**Records for the exercise**
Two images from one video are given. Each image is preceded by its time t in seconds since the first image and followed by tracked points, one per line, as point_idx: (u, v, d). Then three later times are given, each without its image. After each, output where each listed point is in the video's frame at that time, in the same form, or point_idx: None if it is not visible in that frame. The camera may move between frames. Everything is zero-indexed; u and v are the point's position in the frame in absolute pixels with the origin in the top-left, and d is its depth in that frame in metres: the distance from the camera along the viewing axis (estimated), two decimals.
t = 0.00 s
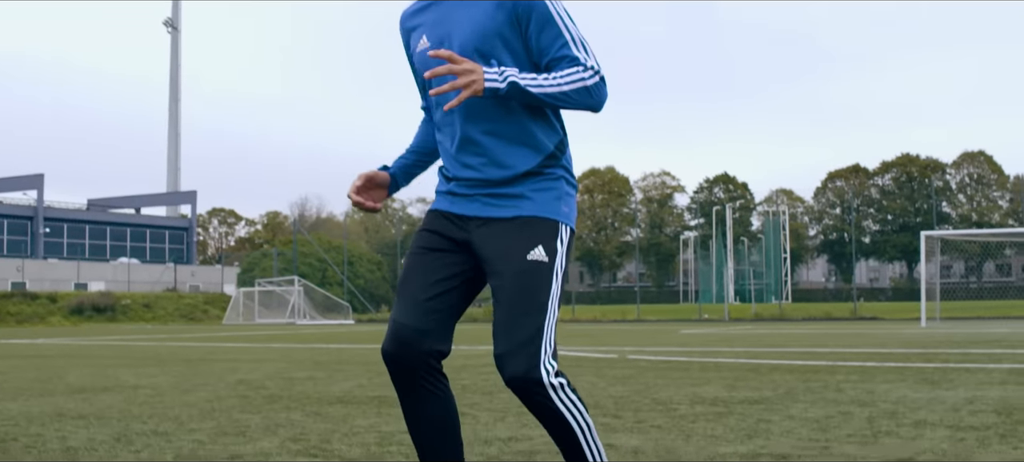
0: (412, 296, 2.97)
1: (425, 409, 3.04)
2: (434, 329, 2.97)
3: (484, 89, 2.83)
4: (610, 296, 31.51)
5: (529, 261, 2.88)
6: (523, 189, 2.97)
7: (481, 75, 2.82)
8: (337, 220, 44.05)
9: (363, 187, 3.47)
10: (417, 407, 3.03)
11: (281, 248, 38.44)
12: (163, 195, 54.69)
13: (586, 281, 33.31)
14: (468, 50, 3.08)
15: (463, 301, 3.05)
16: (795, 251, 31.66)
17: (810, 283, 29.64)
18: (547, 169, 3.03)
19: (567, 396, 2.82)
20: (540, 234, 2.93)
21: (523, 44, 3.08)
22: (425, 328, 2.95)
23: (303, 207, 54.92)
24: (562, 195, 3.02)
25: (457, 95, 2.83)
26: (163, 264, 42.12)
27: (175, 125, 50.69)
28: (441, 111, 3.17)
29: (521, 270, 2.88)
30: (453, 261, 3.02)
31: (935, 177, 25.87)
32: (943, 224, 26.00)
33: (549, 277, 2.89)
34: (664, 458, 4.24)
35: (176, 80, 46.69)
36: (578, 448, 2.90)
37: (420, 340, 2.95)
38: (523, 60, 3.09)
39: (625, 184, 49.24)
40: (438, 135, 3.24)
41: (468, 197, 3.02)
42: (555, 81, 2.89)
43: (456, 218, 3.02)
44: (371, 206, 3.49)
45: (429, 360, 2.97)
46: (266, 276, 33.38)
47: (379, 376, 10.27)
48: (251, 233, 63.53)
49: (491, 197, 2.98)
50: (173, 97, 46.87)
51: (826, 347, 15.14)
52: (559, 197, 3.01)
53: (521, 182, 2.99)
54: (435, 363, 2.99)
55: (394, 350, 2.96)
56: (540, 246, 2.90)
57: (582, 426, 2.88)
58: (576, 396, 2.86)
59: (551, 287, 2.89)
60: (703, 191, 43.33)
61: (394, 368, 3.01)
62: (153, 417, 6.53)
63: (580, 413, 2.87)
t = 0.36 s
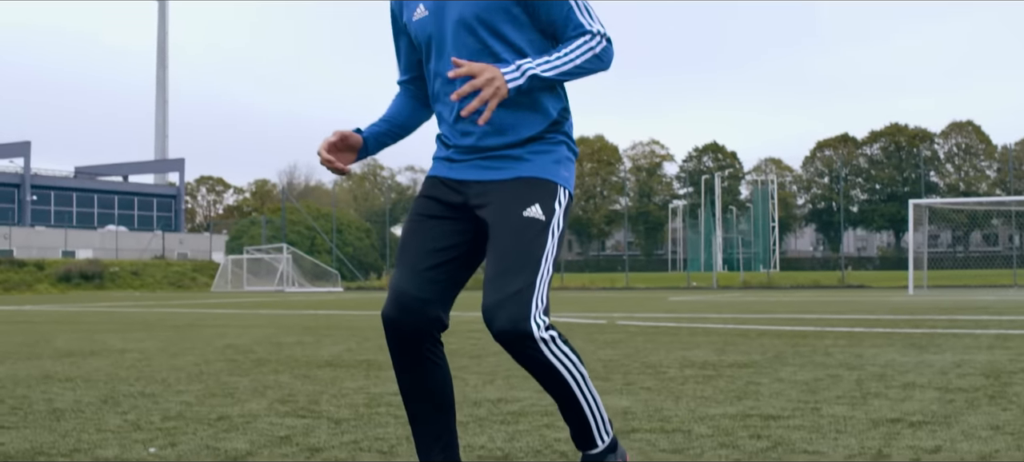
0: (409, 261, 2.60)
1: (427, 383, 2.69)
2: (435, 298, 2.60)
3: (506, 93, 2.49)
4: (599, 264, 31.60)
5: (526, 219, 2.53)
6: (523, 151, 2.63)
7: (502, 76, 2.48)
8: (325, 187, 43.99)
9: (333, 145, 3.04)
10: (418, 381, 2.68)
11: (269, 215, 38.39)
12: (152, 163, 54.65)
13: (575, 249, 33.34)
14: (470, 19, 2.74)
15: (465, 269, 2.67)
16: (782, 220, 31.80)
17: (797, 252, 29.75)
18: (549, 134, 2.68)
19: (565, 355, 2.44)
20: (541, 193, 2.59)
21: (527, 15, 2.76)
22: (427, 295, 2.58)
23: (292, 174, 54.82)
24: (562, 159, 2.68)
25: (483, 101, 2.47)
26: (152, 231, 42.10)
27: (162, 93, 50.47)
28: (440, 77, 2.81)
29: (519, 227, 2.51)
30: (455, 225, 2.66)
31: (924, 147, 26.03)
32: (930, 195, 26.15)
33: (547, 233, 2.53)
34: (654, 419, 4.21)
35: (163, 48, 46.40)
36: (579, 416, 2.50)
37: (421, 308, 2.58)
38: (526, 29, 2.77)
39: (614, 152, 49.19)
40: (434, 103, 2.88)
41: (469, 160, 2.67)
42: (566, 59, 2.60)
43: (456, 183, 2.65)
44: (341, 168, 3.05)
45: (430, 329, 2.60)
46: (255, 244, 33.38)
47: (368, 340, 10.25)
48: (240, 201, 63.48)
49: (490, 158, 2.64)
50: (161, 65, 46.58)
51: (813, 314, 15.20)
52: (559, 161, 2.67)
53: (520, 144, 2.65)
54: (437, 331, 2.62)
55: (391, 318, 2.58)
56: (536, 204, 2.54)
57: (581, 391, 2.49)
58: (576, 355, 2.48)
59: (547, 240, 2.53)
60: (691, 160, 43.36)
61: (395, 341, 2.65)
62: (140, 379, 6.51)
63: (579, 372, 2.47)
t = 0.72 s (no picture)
0: (408, 215, 2.41)
1: (422, 343, 2.48)
2: (436, 254, 2.41)
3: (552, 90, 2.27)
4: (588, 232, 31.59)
5: (524, 170, 2.34)
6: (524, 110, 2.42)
7: (544, 78, 2.26)
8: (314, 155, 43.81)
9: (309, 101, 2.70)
10: (412, 341, 2.47)
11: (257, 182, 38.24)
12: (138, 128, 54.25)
13: (564, 218, 33.32)
14: None
15: (465, 225, 2.49)
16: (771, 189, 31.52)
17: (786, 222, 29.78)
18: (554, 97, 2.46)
19: (564, 306, 2.29)
20: (542, 147, 2.38)
21: None
22: (425, 249, 2.38)
23: (280, 142, 54.58)
24: (565, 121, 2.45)
25: (536, 114, 2.27)
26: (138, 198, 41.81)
27: (149, 60, 50.12)
28: (441, 36, 2.57)
29: (518, 181, 2.33)
30: (458, 178, 2.46)
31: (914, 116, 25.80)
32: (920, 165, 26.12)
33: (546, 188, 2.33)
34: (644, 380, 4.19)
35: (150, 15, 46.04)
36: (584, 372, 2.37)
37: (419, 262, 2.38)
38: None
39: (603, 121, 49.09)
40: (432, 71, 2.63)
41: (471, 118, 2.46)
42: (587, 29, 2.38)
43: (457, 139, 2.46)
44: (314, 129, 2.73)
45: (426, 285, 2.40)
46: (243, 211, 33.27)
47: (356, 305, 10.20)
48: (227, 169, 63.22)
49: (489, 116, 2.44)
50: (148, 30, 46.25)
51: (801, 281, 15.17)
52: (562, 122, 2.45)
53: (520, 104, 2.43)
54: (435, 286, 2.43)
55: (386, 273, 2.38)
56: (535, 158, 2.35)
57: (585, 344, 2.34)
58: (575, 304, 2.33)
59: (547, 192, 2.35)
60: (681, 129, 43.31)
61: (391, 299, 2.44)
62: (127, 341, 6.46)
63: (580, 324, 2.33)
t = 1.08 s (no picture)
0: (415, 164, 2.30)
1: (428, 294, 2.37)
2: (447, 204, 2.30)
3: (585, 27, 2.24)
4: (578, 202, 31.54)
5: (525, 116, 2.22)
6: (528, 56, 2.28)
7: (577, 17, 2.24)
8: (303, 124, 43.63)
9: (314, 43, 2.59)
10: (418, 289, 2.36)
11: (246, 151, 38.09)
12: (128, 97, 54.07)
13: (555, 188, 33.29)
14: None
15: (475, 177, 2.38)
16: (761, 161, 31.54)
17: (776, 193, 29.83)
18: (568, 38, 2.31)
19: (569, 253, 2.18)
20: (549, 92, 2.26)
21: None
22: (432, 197, 2.27)
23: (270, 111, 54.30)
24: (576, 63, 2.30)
25: (573, 48, 2.23)
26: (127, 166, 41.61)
27: (138, 27, 49.80)
28: None
29: (519, 127, 2.21)
30: (466, 125, 2.33)
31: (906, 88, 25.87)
32: (909, 137, 26.08)
33: (548, 133, 2.22)
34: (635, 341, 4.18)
35: None
36: (592, 324, 2.24)
37: (427, 211, 2.27)
38: None
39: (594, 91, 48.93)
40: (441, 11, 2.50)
41: (479, 66, 2.32)
42: None
43: (465, 88, 2.33)
44: (324, 71, 2.61)
45: (434, 234, 2.29)
46: (232, 180, 33.18)
47: (345, 270, 10.18)
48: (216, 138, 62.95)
49: (497, 62, 2.30)
50: None
51: (789, 250, 15.18)
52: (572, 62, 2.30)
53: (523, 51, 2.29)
54: (443, 234, 2.32)
55: (395, 223, 2.29)
56: (538, 104, 2.23)
57: (592, 294, 2.23)
58: (579, 251, 2.22)
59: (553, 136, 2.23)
60: (672, 100, 43.21)
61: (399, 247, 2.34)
62: (115, 303, 6.44)
63: (587, 272, 2.22)
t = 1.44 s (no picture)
0: (434, 102, 2.23)
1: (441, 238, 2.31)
2: (468, 152, 2.24)
3: None
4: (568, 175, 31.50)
5: (537, 59, 2.15)
6: None
7: None
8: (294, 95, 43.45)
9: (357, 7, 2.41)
10: (428, 234, 2.30)
11: (236, 122, 37.95)
12: (117, 68, 53.77)
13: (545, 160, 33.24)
14: None
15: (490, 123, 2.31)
16: (751, 134, 31.54)
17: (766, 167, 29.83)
18: None
19: (577, 203, 2.13)
20: (565, 35, 2.19)
21: None
22: (447, 138, 2.21)
23: (260, 82, 54.04)
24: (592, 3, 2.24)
25: None
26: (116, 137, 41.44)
27: None
28: None
29: (530, 69, 2.14)
30: (488, 64, 2.26)
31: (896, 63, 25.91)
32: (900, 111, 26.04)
33: (560, 76, 2.15)
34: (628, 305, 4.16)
35: None
36: (602, 277, 2.20)
37: (447, 152, 2.22)
38: None
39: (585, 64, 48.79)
40: None
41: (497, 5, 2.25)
42: None
43: (483, 28, 2.25)
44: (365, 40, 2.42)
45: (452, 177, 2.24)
46: (222, 151, 33.05)
47: (335, 239, 10.15)
48: (206, 110, 62.64)
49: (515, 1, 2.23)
50: None
51: (779, 222, 15.16)
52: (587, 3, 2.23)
53: None
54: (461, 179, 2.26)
55: (417, 165, 2.23)
56: (551, 45, 2.16)
57: (601, 246, 2.18)
58: (588, 201, 2.17)
59: (566, 81, 2.16)
60: (663, 74, 43.11)
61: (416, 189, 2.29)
62: (104, 268, 6.40)
63: (595, 223, 2.17)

**Activity**
Would you print, exactly as written, every line above from the one holding "63: (579, 372, 2.47)" through the one holding "11: (257, 182, 38.24)", with both included and no other lines?

**Answer box**
63: (579, 372, 2.47)
t = 0.72 s (no picture)
0: (408, 215, 2.41)
1: (422, 343, 2.48)
2: (436, 254, 2.41)
3: (552, 90, 2.27)
4: (588, 232, 31.59)
5: (524, 170, 2.34)
6: (524, 110, 2.42)
7: (544, 78, 2.26)
8: (314, 155, 43.81)
9: (309, 101, 2.70)
10: (412, 341, 2.47)
11: (257, 182, 38.24)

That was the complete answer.